I tried a few times to tailor my poetry to available markets, but I’ve given that up. I can’t do it. And I’ve found that I have no idea why editors accept some poems and reject others. The poems that I love and think are the best I’ve written get rejected all the time. The poems that I stuff in the envelope as an afterthought get published. I’ve started having my husband help pick the poems I send out because obviously, my own opinion cannot be trusted to choose wisely.

Question: How do you handle rejection?

Answer: I don’t handle it well at all, actually. I get really angry. Usually I then do something crazy, like, oh, decide to publish my own journal. Or begin a blog. Sometimes I even get so upset that the very day I get a rejection I gather a pile of poems, stuff them in envelopes, and send them out to more places to get rejected again. It’s perverse, but that’s how I work.

Question: You have begun an exciting new venture, an online poetry publication entitled Autumn Sky Poetry. How do you like wearing the hat of editor?

Answer: Autumn Sky Poetry was born the day I received three rejections in the mail at once. I figured that if an editor doesn’t want my work, than I’ll just publish the stuff that I think is fabulous. Which makes no sense because I refuse to publish my own poetry. The journal has also become a way to share those poems I’ve read on the web and loved, either in blogs or on poetry forums. It’s become a wonderful learning experience. I get to interact with all sorts of people from all over the world. I also have begun to understand the overwhelming choices that every editor faces, as well as the frustration of deadlines and typos. This has been one of the smartest things I’ve done in terms of growth for myself as a person. It’s one more thing I can add to my box of experiences.

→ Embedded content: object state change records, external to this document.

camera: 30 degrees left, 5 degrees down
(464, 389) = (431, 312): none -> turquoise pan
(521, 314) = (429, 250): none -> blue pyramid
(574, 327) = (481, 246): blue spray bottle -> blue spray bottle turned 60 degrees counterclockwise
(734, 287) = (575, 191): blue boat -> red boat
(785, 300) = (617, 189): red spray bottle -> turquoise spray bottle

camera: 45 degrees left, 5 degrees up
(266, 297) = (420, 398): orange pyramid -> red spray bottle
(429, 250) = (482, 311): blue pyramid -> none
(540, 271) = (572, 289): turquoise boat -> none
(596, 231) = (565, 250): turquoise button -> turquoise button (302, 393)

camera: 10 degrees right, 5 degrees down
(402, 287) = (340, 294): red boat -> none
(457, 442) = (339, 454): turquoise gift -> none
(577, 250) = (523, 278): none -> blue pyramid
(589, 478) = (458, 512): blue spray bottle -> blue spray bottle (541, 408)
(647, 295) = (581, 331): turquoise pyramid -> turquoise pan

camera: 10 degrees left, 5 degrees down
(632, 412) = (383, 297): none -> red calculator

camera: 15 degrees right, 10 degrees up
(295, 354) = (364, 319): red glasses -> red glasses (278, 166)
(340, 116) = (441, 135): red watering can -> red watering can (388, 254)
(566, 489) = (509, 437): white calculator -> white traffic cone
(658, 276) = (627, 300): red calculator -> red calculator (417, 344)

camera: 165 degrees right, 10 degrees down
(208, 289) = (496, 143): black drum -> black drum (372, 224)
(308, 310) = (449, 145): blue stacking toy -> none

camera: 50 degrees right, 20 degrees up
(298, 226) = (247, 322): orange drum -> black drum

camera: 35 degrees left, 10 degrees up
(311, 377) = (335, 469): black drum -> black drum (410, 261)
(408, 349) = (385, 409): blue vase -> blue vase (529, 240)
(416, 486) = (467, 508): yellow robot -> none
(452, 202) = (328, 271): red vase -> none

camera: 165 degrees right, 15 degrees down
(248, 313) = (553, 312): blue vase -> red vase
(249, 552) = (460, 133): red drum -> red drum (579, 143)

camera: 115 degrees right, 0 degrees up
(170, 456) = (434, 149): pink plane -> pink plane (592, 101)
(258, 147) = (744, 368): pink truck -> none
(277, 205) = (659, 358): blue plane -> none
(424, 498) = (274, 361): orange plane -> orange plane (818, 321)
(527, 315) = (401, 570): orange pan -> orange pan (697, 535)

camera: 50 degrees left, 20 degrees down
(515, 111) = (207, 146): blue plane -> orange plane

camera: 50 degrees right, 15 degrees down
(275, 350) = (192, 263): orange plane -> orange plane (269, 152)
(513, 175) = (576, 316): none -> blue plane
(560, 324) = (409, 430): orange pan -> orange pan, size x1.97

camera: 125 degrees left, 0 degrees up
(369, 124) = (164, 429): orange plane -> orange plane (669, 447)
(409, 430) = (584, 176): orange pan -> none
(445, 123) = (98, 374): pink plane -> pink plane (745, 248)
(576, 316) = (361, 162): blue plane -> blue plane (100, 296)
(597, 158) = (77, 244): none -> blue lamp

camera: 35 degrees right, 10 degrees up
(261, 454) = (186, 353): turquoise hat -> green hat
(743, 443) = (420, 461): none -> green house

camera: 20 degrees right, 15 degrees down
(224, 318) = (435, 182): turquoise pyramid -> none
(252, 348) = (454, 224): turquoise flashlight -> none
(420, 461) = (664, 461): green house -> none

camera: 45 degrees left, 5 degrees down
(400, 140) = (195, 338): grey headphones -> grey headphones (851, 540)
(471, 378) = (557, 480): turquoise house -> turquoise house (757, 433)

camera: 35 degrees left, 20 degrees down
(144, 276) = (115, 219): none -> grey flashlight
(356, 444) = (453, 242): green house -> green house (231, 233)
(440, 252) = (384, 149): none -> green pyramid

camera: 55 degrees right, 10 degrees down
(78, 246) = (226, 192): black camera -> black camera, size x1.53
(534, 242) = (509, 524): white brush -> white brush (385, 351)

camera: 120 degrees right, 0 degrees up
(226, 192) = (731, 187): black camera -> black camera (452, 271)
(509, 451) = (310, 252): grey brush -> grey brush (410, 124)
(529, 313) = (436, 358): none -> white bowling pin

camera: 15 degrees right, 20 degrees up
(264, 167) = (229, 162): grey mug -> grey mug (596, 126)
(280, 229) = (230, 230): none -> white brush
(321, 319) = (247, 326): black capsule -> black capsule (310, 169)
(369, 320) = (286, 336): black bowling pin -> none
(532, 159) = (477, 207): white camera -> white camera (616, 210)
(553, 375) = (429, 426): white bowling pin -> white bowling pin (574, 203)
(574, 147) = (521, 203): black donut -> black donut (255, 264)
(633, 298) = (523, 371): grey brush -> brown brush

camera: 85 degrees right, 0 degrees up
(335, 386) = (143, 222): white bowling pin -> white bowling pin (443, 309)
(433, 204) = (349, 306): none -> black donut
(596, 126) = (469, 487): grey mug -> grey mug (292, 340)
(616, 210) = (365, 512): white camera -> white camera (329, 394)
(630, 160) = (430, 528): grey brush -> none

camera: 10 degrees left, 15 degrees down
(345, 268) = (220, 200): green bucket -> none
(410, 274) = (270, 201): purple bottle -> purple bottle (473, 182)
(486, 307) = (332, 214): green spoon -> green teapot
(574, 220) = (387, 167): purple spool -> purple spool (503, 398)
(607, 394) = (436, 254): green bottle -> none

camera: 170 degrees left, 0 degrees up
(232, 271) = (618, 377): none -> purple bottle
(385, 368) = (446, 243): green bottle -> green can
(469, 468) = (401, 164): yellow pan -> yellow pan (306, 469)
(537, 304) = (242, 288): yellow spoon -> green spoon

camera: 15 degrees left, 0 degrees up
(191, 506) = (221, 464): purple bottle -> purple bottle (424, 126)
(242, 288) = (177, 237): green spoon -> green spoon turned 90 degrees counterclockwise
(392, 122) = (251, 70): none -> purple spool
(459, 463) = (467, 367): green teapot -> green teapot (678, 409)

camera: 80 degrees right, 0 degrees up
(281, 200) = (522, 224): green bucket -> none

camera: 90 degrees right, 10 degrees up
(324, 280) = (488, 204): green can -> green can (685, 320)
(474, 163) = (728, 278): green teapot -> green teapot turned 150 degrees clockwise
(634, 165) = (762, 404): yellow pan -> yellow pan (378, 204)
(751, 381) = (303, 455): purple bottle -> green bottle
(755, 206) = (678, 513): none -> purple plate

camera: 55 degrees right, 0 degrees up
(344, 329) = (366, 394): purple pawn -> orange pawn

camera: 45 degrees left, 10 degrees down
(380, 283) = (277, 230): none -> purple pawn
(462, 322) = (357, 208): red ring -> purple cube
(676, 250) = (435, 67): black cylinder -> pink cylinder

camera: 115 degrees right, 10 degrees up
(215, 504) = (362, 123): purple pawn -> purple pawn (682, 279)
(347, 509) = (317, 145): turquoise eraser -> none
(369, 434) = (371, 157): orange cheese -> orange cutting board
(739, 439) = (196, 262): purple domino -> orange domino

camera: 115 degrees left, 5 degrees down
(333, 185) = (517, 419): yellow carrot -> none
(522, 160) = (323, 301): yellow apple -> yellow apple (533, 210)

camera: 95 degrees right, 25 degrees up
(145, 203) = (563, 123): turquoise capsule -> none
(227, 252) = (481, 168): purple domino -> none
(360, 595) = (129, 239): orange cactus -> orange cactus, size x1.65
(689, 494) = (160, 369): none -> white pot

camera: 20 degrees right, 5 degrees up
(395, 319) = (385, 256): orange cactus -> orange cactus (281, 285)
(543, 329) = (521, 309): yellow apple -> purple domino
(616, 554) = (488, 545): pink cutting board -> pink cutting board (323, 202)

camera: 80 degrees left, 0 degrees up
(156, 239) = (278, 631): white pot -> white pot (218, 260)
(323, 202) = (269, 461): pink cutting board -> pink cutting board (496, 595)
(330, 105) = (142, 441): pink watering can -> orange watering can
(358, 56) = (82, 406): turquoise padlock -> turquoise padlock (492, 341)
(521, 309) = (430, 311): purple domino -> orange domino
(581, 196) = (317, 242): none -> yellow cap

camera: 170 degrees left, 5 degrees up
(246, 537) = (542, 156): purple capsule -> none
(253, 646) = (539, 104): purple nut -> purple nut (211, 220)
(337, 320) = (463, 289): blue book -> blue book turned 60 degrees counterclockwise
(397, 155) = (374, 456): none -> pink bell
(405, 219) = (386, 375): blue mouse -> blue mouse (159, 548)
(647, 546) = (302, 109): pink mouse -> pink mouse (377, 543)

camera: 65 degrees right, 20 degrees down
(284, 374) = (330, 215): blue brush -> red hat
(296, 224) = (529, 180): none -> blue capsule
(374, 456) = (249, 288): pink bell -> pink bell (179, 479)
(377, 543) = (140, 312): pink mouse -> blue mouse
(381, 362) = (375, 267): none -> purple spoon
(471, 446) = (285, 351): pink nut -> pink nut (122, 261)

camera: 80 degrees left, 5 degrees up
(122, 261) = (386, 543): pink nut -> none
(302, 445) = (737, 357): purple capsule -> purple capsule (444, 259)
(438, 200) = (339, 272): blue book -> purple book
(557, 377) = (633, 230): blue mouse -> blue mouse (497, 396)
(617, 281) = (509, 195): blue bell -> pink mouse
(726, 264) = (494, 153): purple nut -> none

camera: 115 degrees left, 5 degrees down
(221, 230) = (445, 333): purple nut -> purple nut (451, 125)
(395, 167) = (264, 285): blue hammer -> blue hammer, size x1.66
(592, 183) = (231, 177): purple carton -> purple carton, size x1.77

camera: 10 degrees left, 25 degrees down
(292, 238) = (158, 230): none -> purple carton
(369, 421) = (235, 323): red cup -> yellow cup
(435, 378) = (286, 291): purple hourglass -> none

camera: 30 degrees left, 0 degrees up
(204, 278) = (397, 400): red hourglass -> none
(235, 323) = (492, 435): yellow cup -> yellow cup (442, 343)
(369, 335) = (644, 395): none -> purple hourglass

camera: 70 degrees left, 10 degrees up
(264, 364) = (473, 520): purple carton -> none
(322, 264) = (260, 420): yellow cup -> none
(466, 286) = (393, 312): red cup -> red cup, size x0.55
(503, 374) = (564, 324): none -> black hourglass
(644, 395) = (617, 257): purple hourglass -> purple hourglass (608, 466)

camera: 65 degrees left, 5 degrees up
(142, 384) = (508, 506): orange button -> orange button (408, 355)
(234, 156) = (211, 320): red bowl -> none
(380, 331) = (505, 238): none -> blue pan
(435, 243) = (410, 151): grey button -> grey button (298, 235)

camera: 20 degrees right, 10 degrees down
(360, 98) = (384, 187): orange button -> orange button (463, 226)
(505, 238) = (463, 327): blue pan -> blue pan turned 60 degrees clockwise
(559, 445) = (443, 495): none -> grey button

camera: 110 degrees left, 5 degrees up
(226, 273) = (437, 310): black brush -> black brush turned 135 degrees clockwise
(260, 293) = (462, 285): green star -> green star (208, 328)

Question: What can we expect from Christine Klocek-Lim in the future?

Answer: I’m trying to write a book of poems that I hope to finish at some point in my life. I’ve even entertained the idea of writing a novel, but that will probably have to wait until my children are older and not needing my time so much. Other than that, who knows? Hopefully life will bring me great opportunities and great joys as well as the usual disasters and sorrows. This is the stuff out of which I make my poems, and for that I am grateful.